══ Data extracts ══
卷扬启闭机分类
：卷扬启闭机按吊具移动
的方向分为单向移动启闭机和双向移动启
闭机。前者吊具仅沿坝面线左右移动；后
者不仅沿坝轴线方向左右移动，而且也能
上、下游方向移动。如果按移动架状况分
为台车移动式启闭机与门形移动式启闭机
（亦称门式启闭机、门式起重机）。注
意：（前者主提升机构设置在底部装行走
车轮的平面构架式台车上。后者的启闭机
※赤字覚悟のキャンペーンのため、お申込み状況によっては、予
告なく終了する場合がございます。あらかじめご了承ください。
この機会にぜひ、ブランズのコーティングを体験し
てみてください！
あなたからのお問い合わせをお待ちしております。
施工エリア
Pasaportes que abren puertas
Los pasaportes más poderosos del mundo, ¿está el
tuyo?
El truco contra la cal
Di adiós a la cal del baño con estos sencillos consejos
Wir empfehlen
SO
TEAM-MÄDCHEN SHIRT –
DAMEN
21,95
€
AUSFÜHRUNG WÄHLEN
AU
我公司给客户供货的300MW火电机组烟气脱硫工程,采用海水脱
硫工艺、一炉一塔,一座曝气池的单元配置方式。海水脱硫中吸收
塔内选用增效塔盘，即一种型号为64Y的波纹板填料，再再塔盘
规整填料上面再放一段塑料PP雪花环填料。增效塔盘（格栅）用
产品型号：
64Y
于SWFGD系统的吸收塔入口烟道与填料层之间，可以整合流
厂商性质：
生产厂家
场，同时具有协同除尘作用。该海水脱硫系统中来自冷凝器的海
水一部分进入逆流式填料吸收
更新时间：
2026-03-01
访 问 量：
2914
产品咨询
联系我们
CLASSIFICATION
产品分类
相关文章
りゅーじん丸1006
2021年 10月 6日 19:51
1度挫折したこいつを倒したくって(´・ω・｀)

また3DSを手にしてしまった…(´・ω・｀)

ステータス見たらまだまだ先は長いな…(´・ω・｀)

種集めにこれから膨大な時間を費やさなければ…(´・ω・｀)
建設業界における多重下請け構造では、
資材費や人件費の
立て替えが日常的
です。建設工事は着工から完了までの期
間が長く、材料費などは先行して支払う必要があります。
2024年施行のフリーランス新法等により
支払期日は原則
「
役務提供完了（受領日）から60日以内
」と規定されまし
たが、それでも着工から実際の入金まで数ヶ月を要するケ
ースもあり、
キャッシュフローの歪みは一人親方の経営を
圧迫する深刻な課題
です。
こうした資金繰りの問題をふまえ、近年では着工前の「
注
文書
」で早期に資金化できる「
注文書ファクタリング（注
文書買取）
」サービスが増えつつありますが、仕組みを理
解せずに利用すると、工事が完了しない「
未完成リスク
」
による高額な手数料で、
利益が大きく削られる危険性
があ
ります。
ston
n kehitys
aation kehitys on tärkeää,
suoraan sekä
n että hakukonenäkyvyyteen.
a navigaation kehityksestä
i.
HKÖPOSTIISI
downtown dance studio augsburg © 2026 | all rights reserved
═══
### Job item
Copy the records as a numbered list, from their first line through the line with "ステータス見たらまだまだ先は長いな…(´・ω・｀)". Leave out blank lines.

### Completed task
1. 卷扬启闭机分类
2. ：卷扬启闭机按吊具移动
3. 的方向分为单向移动启闭机和双向移动启
4. 闭机。前者吊具仅沿坝面线左右移动；后
5. 者不仅沿坝轴线方向左右移动，而且也能
6. 上、下游方向移动。如果按移动架状况分
7. 为台车移动式启闭机与门形移动式启闭机
8. （亦称门式启闭机、门式起重机）。注
9. 意：（前者主提升机构设置在底部装行走
10. 车轮的平面构架式台车上。后者的启闭机
11. ※赤字覚悟のキャンペーンのため、お申込み状況によっては、予
12. 告なく終了する場合がございます。あらかじめご了承ください。
13. この機会にぜひ、ブランズのコーティングを体験し
14. てみてください！
15. あなたからのお問い合わせをお待ちしております。
16. 施工エリア
17. Pasaportes que abren puertas
18. Los pasaportes más poderosos del mundo, ¿está el
19. tuyo?
20. El truco contra la cal
21. Di adiós a la cal del baño con estos sencillos consejos
22. Wir empfehlen
23. SO
24. TEAM-MÄDCHEN SHIRT –
25. DAMEN
26. 21,95
27. €
28. AUSFÜHRUNG WÄHLEN
29. AU
30. 我公司给客户供货的300MW火电机组烟气脱硫工程,采用海水脱
31. 硫工艺、一炉一塔,一座曝气池的单元配置方式。海水脱硫中吸收
32. 塔内选用增效塔盘，即一种型号为64Y的波纹板填料，再再塔盘
33. 规整填料上面再放一段塑料PP雪花环填料。增效塔盘（格栅）用
34. 产品型号：
35. 64Y
36. 于SWFGD系统的吸收塔入口烟道与填料层之间，可以整合流
37. 厂商性质：
38. 生产厂家
39. 场，同时具有协同除尘作用。该海水脱硫系统中来自冷凝器的海
40. 水一部分进入逆流式填料吸收
41. 更新时间：
42. 2026-03-01
43. 访 问 量：
44. 2914
45. 产品咨询
46. 联系我们
47. CLASSIFICATION
48. 产品分类
49. 相关文章
50. りゅーじん丸1006
51. 2021年 10月 6日 19:51
52. 1度挫折したこいつを倒したくって(´・ω・｀)
53. また3DSを手にしてしまった…(´・ω・｀)
54. ステータス見たらまだまだ先は長いな…(´・ω・｀)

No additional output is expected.